Below are records; please give the number of their lines that contain the string "back", and only that number.

....................

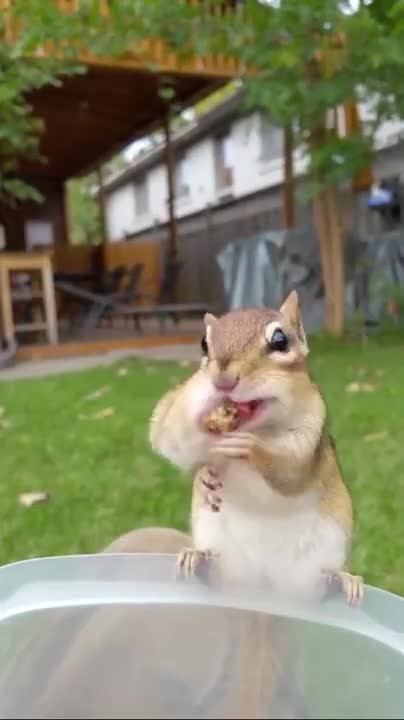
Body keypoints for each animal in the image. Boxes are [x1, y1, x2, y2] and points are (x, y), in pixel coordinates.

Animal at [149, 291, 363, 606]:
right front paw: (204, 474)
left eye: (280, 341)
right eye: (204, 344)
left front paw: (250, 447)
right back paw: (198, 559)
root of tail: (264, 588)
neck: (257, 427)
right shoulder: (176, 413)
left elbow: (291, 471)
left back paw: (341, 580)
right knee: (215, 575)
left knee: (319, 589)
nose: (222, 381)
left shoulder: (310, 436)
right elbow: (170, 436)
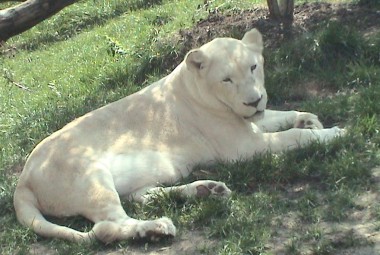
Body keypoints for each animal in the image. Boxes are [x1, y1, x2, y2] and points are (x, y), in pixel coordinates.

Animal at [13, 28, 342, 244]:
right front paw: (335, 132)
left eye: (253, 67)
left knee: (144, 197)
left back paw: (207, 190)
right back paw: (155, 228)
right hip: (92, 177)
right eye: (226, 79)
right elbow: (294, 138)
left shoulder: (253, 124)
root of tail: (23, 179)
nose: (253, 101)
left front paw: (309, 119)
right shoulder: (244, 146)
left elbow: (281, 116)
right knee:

....................

OUTPUT BELOW
4